Passage to read ▸
==============================

2. Intended Projects
We each agree to work in good faith with one another on certain collaborative projects, (as described below) or other projects as we mutually agree, in connection with the food or packaged food item(s) or any grocery item(s) and/or beverages the Restaurant/Merchant makes available (each, a “Meal” or “Item(s)”, as interchangeably used under these Terms) via the Smartsalez App. Each project will be further specified in an Addendum, and any such project will only be undertaken once we mutually execute such Addendum.
3.
The suggested search term(s) or Restaurant/Merchant item(s) visible on the Smartsalez App is the general availability of Meals during the Restaurant’s normal business hours. The Restaurant/Merchant’s customers (the “Buyers” and/or “Smartsalez App Users”/” User(s)”) may select Meals from the displayed search term(s)/listing(s) on the Smartsalez App.

==============================

Material shown ▸
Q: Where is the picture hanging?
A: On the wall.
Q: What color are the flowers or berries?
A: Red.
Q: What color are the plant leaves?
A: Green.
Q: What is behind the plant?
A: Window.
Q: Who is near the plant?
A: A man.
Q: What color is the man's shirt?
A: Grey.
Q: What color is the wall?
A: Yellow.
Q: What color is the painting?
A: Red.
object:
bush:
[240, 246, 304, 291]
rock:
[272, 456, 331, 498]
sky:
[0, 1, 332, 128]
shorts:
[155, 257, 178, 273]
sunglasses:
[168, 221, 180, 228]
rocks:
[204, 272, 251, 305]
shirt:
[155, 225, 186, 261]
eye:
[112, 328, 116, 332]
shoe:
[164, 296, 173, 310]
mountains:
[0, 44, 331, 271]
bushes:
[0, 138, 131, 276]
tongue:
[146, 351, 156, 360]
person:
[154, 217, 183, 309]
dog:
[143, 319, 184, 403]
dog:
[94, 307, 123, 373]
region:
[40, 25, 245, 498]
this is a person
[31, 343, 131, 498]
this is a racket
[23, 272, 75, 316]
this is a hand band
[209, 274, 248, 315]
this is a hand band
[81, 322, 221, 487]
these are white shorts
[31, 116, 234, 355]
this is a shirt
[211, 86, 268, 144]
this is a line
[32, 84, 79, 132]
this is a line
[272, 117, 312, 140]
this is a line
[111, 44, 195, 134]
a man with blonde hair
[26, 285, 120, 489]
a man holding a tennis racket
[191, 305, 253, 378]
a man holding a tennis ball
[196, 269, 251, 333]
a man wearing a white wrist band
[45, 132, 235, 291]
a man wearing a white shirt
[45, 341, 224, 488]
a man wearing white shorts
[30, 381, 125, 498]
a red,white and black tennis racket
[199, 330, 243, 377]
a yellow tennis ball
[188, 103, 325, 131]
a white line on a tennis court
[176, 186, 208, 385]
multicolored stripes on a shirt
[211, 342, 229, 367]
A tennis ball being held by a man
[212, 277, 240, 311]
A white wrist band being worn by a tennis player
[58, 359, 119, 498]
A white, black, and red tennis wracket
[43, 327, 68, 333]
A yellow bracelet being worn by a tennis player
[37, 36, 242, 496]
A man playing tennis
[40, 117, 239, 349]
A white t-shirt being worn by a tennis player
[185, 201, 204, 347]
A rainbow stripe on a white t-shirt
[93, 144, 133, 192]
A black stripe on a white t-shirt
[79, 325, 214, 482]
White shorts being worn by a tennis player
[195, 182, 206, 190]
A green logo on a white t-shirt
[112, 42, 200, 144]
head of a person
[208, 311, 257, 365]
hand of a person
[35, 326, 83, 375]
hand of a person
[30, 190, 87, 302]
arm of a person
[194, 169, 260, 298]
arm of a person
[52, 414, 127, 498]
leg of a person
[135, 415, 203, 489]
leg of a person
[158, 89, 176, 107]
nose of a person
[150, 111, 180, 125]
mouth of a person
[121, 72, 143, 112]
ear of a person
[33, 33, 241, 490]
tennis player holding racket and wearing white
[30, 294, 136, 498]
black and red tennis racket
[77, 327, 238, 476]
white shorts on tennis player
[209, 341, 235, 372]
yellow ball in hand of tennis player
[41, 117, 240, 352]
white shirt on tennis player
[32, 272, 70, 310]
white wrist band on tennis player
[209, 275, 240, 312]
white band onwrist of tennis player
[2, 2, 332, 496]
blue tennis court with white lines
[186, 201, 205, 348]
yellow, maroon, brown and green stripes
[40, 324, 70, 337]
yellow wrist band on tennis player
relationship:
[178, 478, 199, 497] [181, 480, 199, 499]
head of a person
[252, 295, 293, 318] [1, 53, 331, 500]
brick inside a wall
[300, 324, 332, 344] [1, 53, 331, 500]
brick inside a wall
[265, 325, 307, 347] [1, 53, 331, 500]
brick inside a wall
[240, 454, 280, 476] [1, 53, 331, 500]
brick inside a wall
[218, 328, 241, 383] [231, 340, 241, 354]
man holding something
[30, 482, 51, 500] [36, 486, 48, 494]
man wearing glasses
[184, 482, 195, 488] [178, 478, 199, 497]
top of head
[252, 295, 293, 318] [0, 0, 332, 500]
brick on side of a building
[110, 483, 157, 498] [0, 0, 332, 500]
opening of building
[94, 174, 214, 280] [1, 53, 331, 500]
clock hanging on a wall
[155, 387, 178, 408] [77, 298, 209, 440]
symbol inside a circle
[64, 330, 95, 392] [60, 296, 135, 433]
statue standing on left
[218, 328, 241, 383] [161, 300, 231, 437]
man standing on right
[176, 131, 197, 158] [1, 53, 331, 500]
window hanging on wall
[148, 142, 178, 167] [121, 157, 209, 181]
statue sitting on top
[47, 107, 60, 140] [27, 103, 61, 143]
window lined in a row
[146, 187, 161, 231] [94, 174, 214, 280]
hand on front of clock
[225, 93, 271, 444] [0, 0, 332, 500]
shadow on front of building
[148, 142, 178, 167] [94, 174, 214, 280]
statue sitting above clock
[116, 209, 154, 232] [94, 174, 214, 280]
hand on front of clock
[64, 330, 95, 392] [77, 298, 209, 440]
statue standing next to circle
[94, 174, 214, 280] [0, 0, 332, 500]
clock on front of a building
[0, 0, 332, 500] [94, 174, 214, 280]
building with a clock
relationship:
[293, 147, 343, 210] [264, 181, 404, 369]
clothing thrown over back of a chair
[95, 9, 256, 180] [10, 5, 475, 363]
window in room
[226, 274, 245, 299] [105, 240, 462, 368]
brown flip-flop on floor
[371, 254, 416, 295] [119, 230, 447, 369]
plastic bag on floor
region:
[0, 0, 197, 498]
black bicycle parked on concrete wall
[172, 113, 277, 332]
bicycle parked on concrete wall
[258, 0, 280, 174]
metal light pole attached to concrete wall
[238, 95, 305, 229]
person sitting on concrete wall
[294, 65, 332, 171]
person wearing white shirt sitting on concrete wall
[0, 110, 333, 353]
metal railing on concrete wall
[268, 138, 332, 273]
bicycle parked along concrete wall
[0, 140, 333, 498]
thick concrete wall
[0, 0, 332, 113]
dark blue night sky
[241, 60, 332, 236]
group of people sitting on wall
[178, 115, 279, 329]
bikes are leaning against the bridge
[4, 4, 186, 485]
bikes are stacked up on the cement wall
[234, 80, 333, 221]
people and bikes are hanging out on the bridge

==============================

Write the next portion of the Smartsalez App merchant terms, picking up right after its final sentence.

Exercise answer ▸
4. Delivery
The “Smartsalez Web Dashboard” will be made available to the Restaurant/Merchant to access on-demand logistic services by Delivery Partners. For the sake of clarity, neither Smartsalez nor its affiliates provide any delivery or logistics services, but Smartsalez provides a platform for restaurants/outlets like yours to connect with Delivery Partners for delivery services and to receive demand prediction, payment processing and related information services in connection with the sale of the Meals. “Delivery Partner” is defined as an independent contractor who intends to provide on demand delivery services using Smartsalez’s proprietary technology platform under license from Smartsalez or one of its affiliates. Smartsalez will not have any obligation to deliver the Item(s) as a platform provider. For purposes of delivery of the Meals, Smartsalez and the Delivery Partners shall operate (i) under cover of any approval, license or permission required to operate your business at the Restaurant/Merchant Outlet and sell the Meal and (ii) under your control, as your agent (including but not limited to receipt agent of meal charges and based on your instructions, if applicable, apply the meal charges collected on your behalf towards disbursal of the fee payable by you to Delivery Partner), and not employee. For the sake of clarity, you, through the services provided by Delivery Partners, are responsible for the delivery of Meals and you maintain possession, control and care of the Meals at all times. You shall have marketable legal right and title to sell the products or render the services. You shall not offer any products or services which are illegal, unlawful, expired and in violation of applicable laws and Policy. Smartsalez will not be liable for any damage or loss incurred by the Users in relation to the delivery of the Meals and will follow reasonable guidance you provide regarding the delivery of the Meals.
5. Availability of Meal(s)/Item(s)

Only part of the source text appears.